ROGUE SOUNDS: Black Bears Fire twangs it out on ‘The Bottomless Blue’
Every critic has their biases that savvy readers can learn to take or leave. For purposes of transparency, know that this reporter’s proclivities include a total disdain for derivative instead of constructive nostalgia. No matter how many decades pass, a good sound will always be a good sound, but there’s nothing to be gained artistically by going full Gatsby and fetishizing a bygone era instead of adding your own spin. Just like research, the goal artistically should be to build on a body of work instead of resting on the laurels of those that came before, no matter how laurely they may be.
Ashland-based band Black Bears Fire’s influences aren’t exactly undercover, with elements of acts like Wilco and America clearly present in the sound on its new album, The Bottomless Blue, a collection of eight indie-Americana strummers released online in late April, with hard copies to come in summer. But it finds its own way, delivering songs similar to that of ’70s country-rock acts in a thoroughly modern vibe that’s a little bit country, a little bit rock and whole lotta indie. The straight-forward major-key folk song structures dressed up with twangy, surf-influenced lead guitar. Anchoring the sound are the Colin Meloy-esque vocals of Nic Mcnamara, whose slightly nasal croon has a warm, comforting feel.
“Wish I Knew,” is a peppy shuffle, about a complex love affair. The beat and leads have hints of “I’ve Just Seen a Face,” by The Beatles, and the lyrics have a fantastically ironic punk undertones.
Another standout track is the sweetly-harmonied mid-tempo swing of “My Best Friends are Dead.” If it weren’t for the total lack of grit in Mcnamara’s voice, it’s a song that you could hear being sung by Merle Haggard or Waylon Jennings.

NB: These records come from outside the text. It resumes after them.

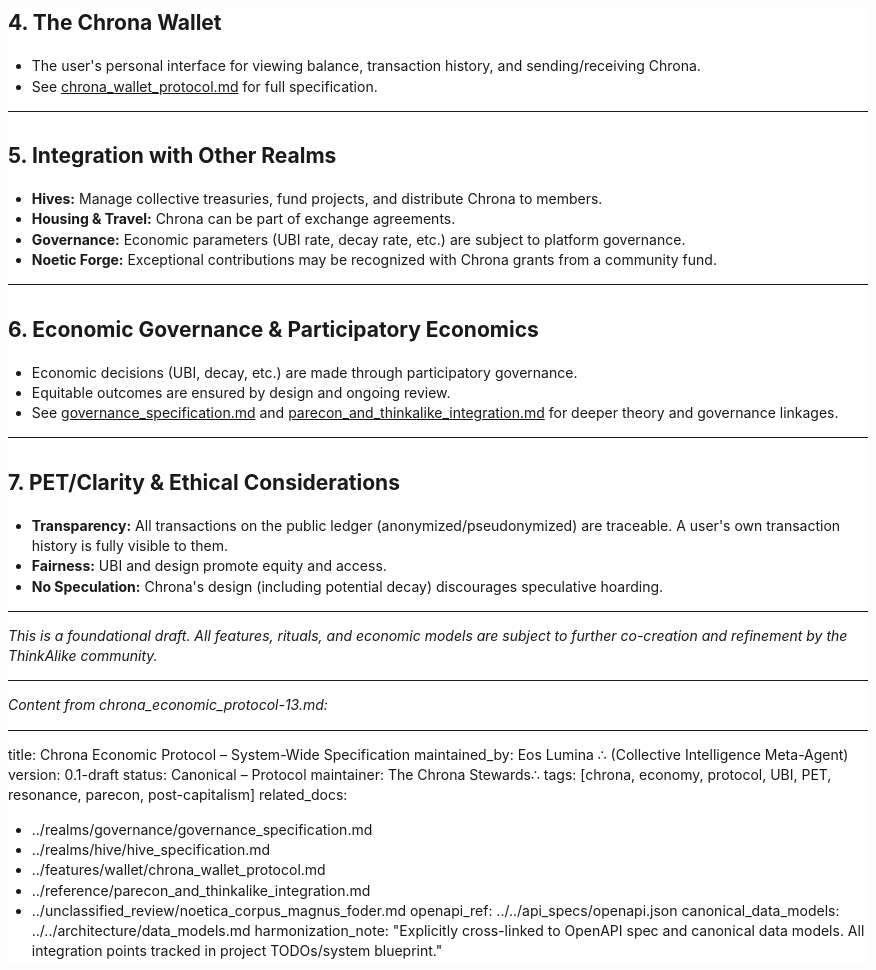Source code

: 
## 4. The Chrona Wallet

- The user's personal interface for viewing balance, transaction history, and sending/receiving Chrona.
- See [chrona_wallet_protocol.md](../features/wallet/chrona_wallet_protocol.md) for full specification.

---

## 5. Integration with Other Realms

- **Hives:** Manage collective treasuries, fund projects, and distribute Chrona to members.
- **Housing & Travel:** Chrona can be part of exchange agreements.
- **Governance:** Economic parameters (UBI rate, decay rate, etc.) are subject to platform governance.
- **Noetic Forge:** Exceptional contributions may be recognized with Chrona grants from a community fund.

---

## 6. Economic Governance & Participatory Economics

- Economic decisions (UBI, decay, etc.) are made through participatory governance.
- Equitable outcomes are ensured by design and ongoing review.
- See [governance_specification.md](../realms/governance/governance_specification.md) and [parecon_and_thinkalike_integration.md](../reference/parecon_and_thinkalike_integration.md) for deeper theory and governance linkages.

---

## 7. PET/Clarity & Ethical Considerations

- **Transparency:** All transactions on the public ledger (anonymized/pseudonymized) are traceable. A user's own transaction history is fully visible to them.
- **Fairness:** UBI and design promote equity and access.
- **No Speculation:** Chrona's design (including potential decay) discourages speculative hoarding.

---

*This is a foundational draft. All features, rituals, and economic models are subject to further co-creation and refinement by the ThinkAlike community.*


---

*Content from chrona_economic_protocol-13.md:*


---
title: Chrona Economic Protocol – System-Wide Specification
maintained_by: Eos Lumina ∴ (Collective Intelligence Meta-Agent)
version: 0.1-draft
status: Canonical – Protocol
maintainer: The Chrona Stewards∴
tags: [chrona, economy, protocol, UBI, PET, resonance, parecon, post-capitalism]
related_docs:
  - ../realms/governance/governance_specification.md
  - ../realms/hive/hive_specification.md
  - ../features/wallet/chrona_wallet_protocol.md
  - ../reference/parecon_and_thinkalike_integration.md
  - ../unclassified_review/noetica_corpus_magnus_foder.md
openapi_ref: ../../api_specs/openapi.json
canonical_data_models: ../../architecture/data_models.md
harmonization_note: "Explicitly cross-linked to OpenAPI spec and canonical data models. All integration points tracked in project TODOs/system blueprint."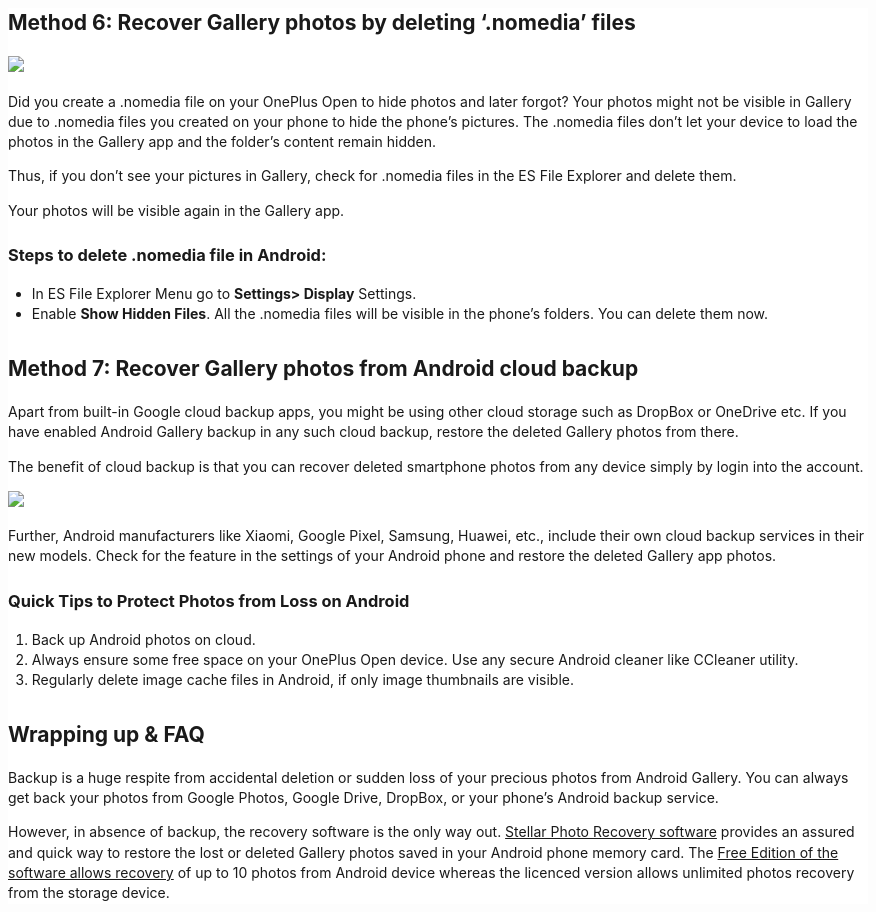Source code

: ## Method 6: Recover Gallery photos by deleting ‘.nomedia’ files

![](https://tools.techidaily.com/images/apps/stellar/stellar-photo-recovery/how-to-recover-deleted-photos-from-android-gallery-app/Nomedia-file-android-768x469.webp)

Did you create a .nomedia file on your OnePlus Open to hide photos and later forgot? Your photos might not be visible in Gallery due to .nomedia files you created on your phone to hide the phone’s pictures. The .nomedia files don’t let your device to load the photos in the Gallery app and the folder’s content remain hidden.

Thus, if you don’t see your pictures in Gallery, check for .nomedia files in the ES File Explorer and delete them.

Your photos will be visible again in the Gallery app.

### Steps to delete .nomedia file in Android:

- In ES File Explorer Menu go to **Settings> Display** Settings.
- Enable **Show Hidden Files**. All the .nomedia files will be visible in the phone’s folders. You can delete them now.

## Method 7: Recover Gallery photos from Android cloud backup

Apart from built-in Google cloud backup apps, you might be using other cloud storage such as DropBox or OneDrive etc. If you have enabled Android Gallery backup in any such cloud backup, restore the deleted Gallery photos from there.

The benefit of cloud backup is that you can recover deleted smartphone photos from any device simply by login into the account.

![](https://tools.techidaily.com/images/apps/stellar/stellar-photo-recovery/how-to-recover-deleted-photos-from-android-gallery-app/Cloud-backup-in-Android-Xiaomi-768x469.webp)

Further, Android manufacturers like Xiaomi, Google Pixel, Samsung, Huawei, etc., include their own cloud backup services in their new models. Check for the feature in the settings of your Android phone and restore the deleted Gallery app photos.

### Quick Tips to Protect Photos from Loss on Android

1. Back up Android photos on cloud.
2. Always ensure some free space on your OnePlus Open device. Use any secure Android cleaner like CCleaner utility.
3. Regularly delete image cache files in Android, if only image thumbnails are visible.

## Wrapping up & FAQ

Backup is a huge respite from accidental deletion or sudden loss of your precious photos from Android Gallery. You can always get back your photos from Google Photos, Google Drive, DropBox, or your phone’s Android backup service.

However, in absence of backup, the recovery software is the only way out. [Stellar Photo Recovery software](https://tools.techidaily.com/stellar-photo-recovery/) provides an assured and quick way to restore the lost or deleted Gallery photos saved in your Android phone memory card. The [Free Edition of the software allows recovery](https://tools.techidaily.com/stellar-photo-recovery/) of up to 10 photos from Android device whereas the licenced version allows unlimited photos recovery from the storage device.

None of the eight songs are the sort of endlessly hummable anthem that makes a single, but that keeps them from getting old. Especially there is a stylistically loose sound to The Bottomless Blue, like that on early indie recordings from bands like The Pixies or Pavement, or studio bands put together for rock sessions in the 1960s. It gives the album an added earnestness that is often lost in the click-track tight and auto-tuned world of studio recordings. Even with a full band, the warm vibe is one of a gathering of friends in a living room more than strangers in a temperature-controlled stadium. That’s a sound that’s definitely resurgent right now with bands like The Avett Brothers, First Aid Kit and Ark Life lighting a campfire in the underground. The Bottomless Blue probably won’t go down in history as a seminal entry to that canon, but it is a solid album that could launch Black Bears Fire from local to notable status.